> _WHAT YOU NEED TO DO_
Copy out the text of the items from the line containing "Presented here are" through the line containing "-0.003514, 0.653542, 0.234192]]", inclusive, character for character. Omit the pictures.

> _EXTRACTED DATA_
————————

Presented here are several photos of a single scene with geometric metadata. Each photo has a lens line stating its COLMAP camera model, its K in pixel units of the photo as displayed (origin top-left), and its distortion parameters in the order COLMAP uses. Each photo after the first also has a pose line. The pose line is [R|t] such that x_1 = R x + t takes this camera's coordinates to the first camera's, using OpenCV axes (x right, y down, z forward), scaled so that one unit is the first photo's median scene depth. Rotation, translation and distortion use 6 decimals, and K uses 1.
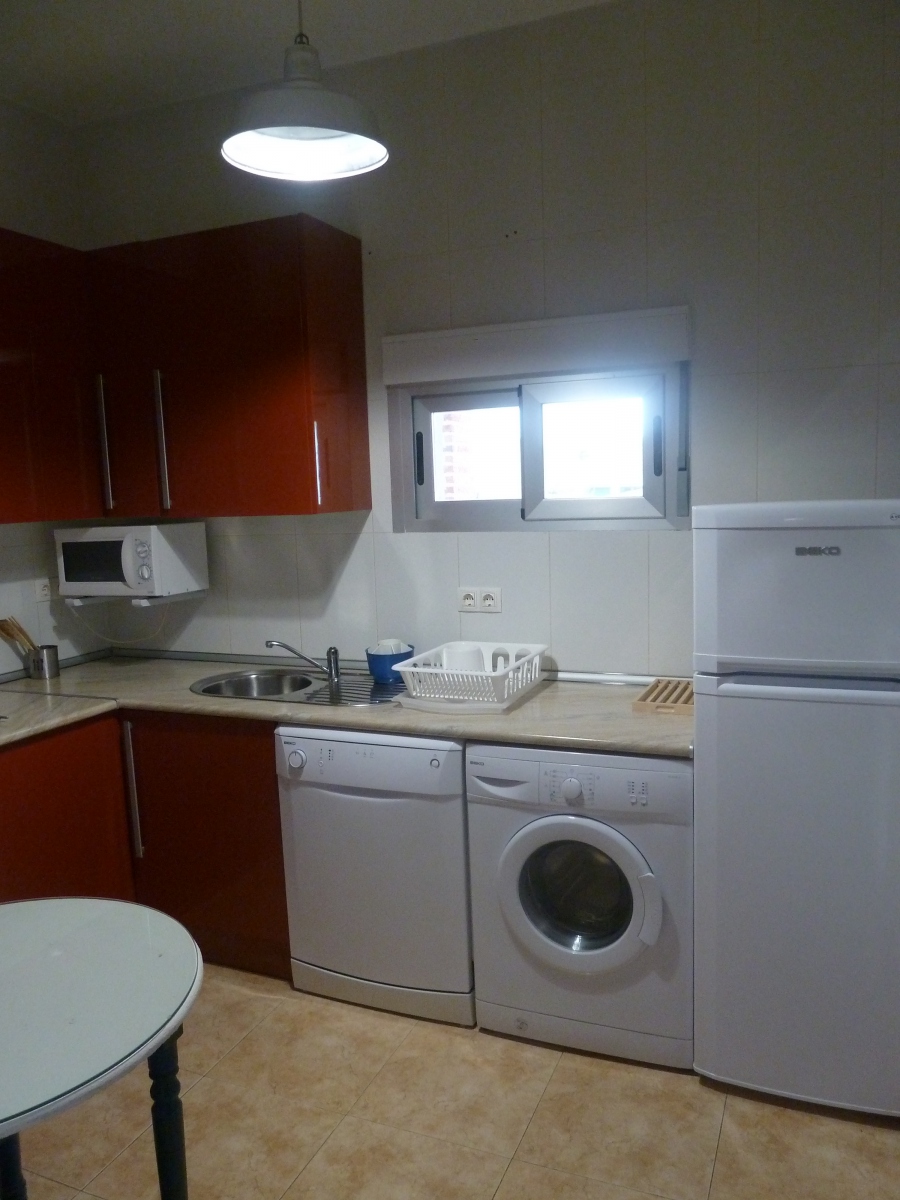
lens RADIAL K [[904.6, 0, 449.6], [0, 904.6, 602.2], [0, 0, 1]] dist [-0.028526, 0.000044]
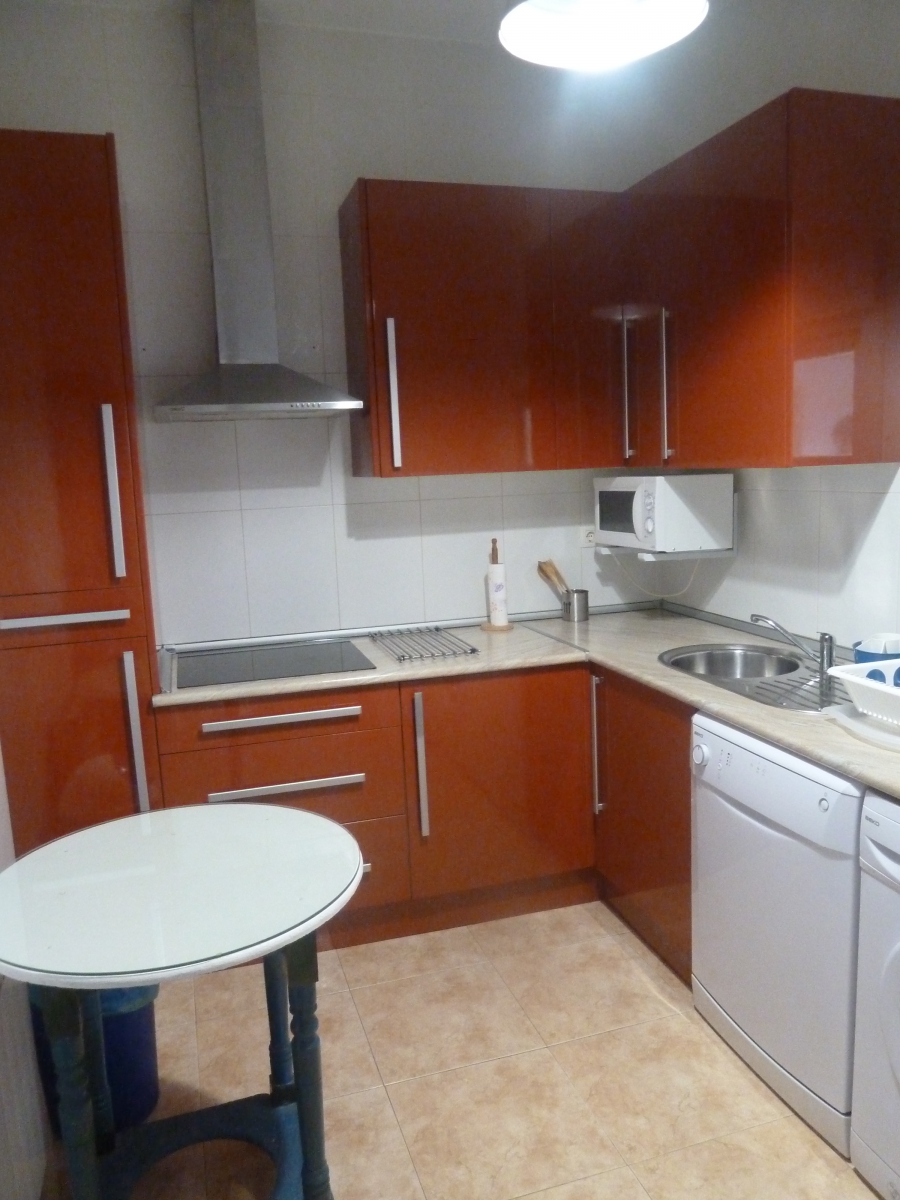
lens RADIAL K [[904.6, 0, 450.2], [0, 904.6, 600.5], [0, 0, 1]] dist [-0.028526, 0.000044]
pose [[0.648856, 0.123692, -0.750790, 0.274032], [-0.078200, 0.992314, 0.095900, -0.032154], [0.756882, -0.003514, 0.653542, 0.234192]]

————————

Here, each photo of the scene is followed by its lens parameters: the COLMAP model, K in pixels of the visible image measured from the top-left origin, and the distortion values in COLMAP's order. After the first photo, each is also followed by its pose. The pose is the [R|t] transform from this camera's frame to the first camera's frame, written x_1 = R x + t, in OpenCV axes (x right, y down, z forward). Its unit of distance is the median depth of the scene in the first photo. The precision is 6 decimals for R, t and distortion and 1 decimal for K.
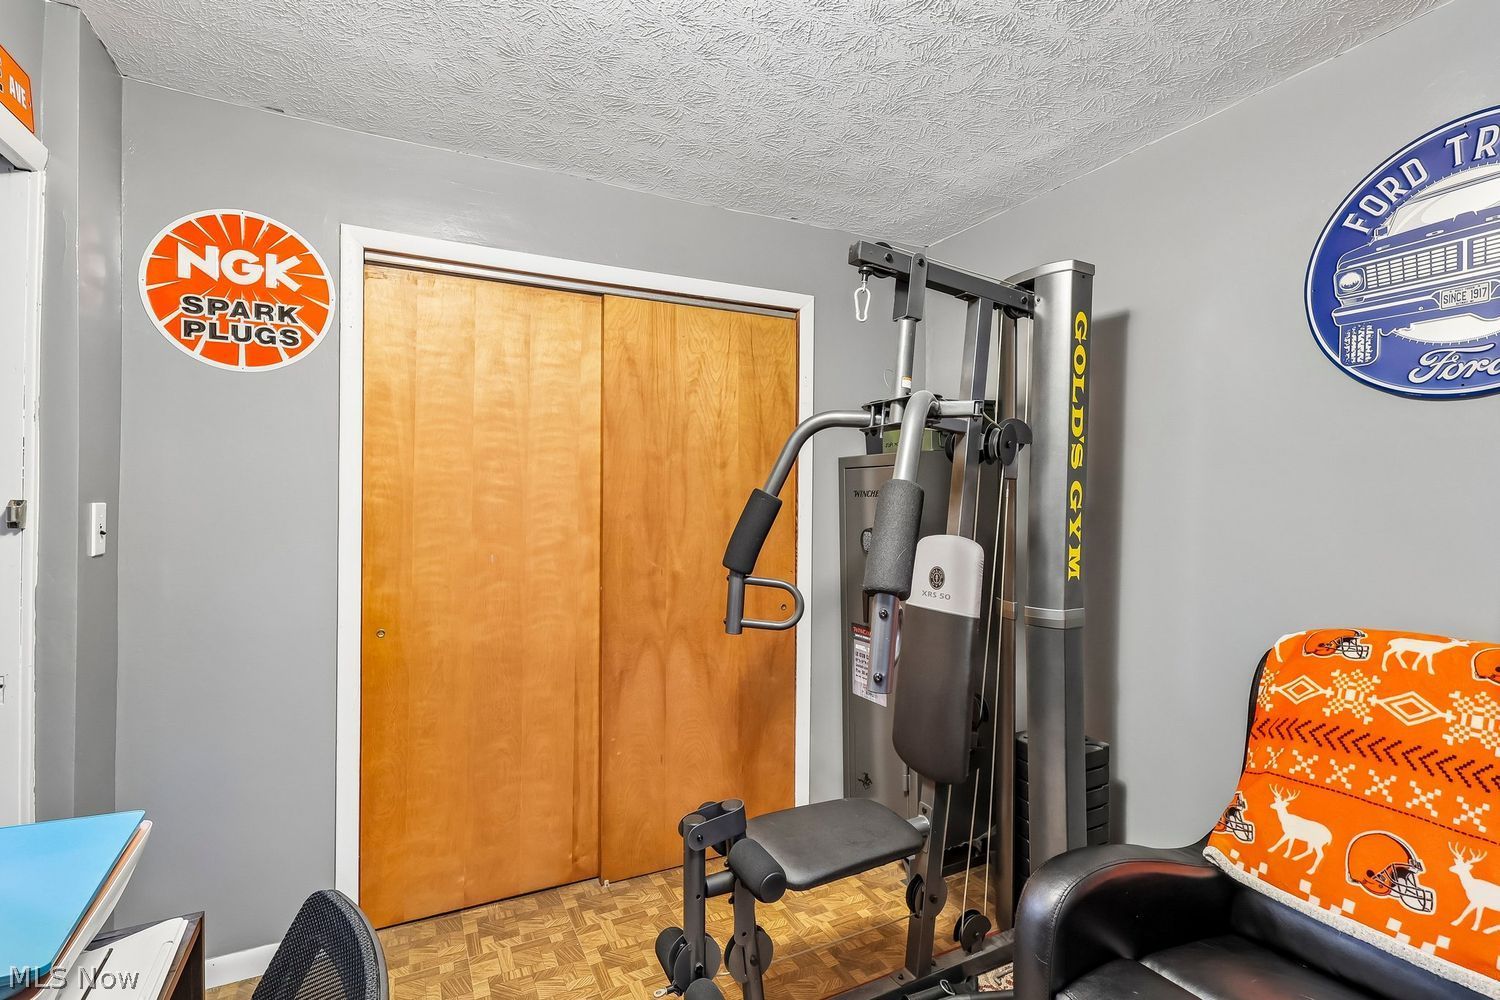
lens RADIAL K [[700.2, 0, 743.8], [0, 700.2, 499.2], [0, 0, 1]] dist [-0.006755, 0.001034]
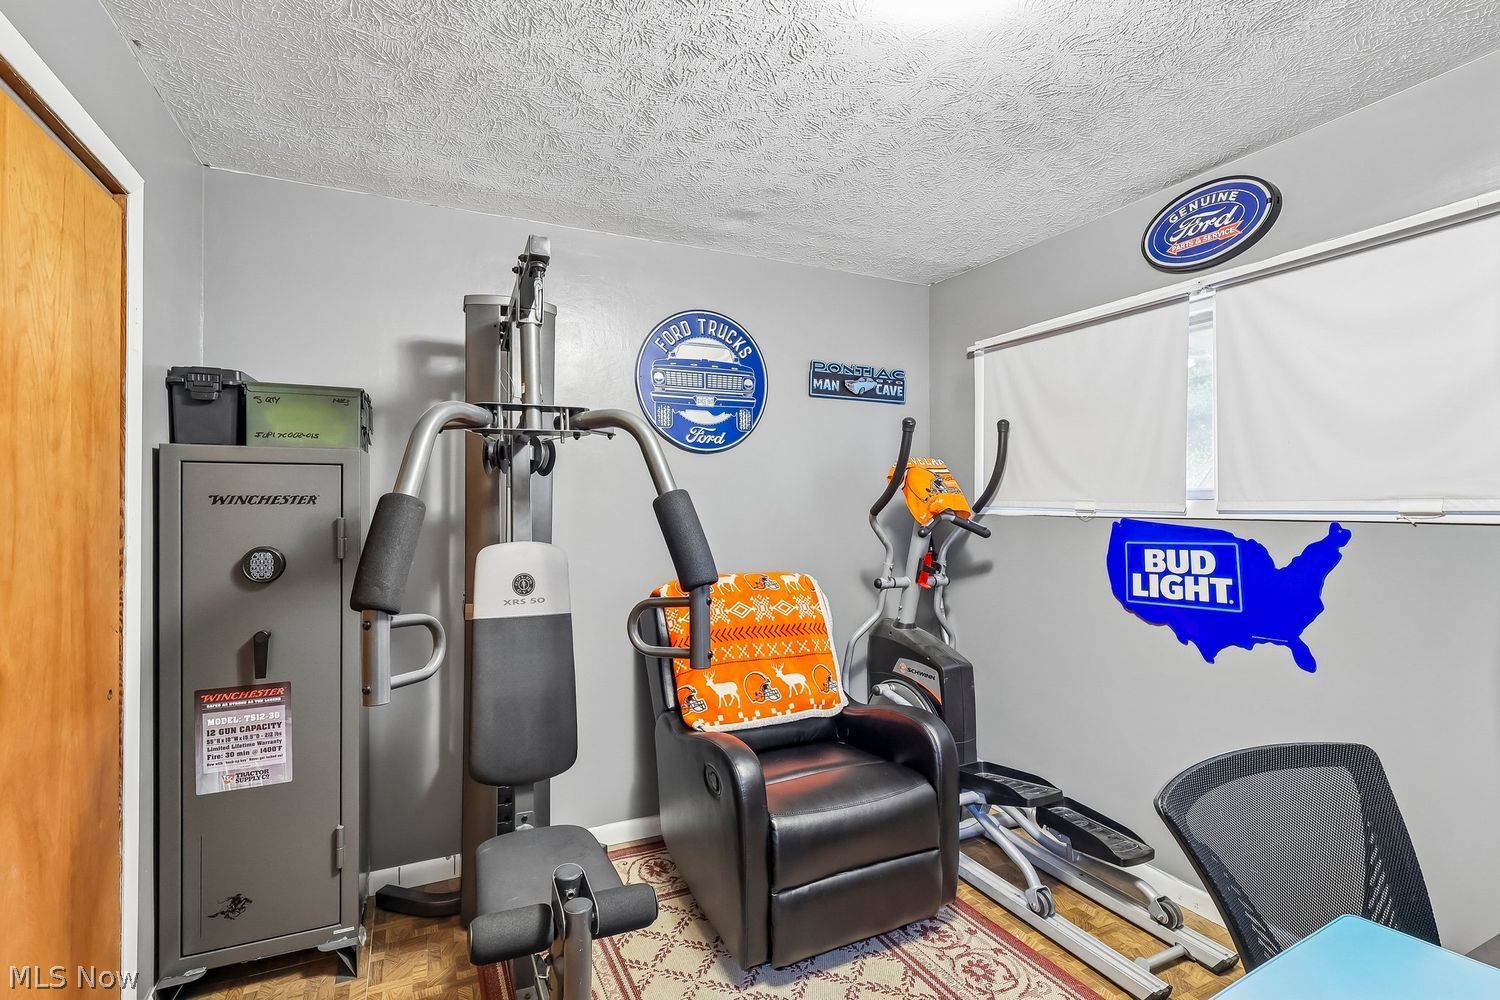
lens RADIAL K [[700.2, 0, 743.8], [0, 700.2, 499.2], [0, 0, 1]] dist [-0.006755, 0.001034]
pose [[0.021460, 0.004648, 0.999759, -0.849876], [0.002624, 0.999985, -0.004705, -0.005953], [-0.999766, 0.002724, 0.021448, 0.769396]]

————————

> _RESPONSE TO THE EXERCISE_
Presented here are several photos of a single scene with geometric metadata. Each photo has a lens line stating its COLMAP camera model, its K in pixel units of the photo as displayed (origin top-left), and its distortion parameters in the order COLMAP uses. Each photo after the first also has a pose line. The pose line is [R|t] such that x_1 = R x + t takes this camera's coordinates to the first camera's, using OpenCV axes (x right, y down, z forward), scaled so that one unit is the first photo's median scene depth. Rotation, translation and distortion use 6 decimals, and K uses 1.
lens RADIAL K [[904.6, 0, 449.6], [0, 904.6, 602.2], [0, 0, 1]] dist [-0.028526, 0.000044]
lens RADIAL K [[904.6, 0, 450.2], [0, 904.6, 600.5], [0, 0, 1]] dist [-0.028526, 0.000044]
pose [[0.648856, 0.123692, -0.750790, 0.274032], [-0.078200, 0.992314, 0.095900, -0.032154], [0.756882, -0.003514, 0.653542, 0.234192]]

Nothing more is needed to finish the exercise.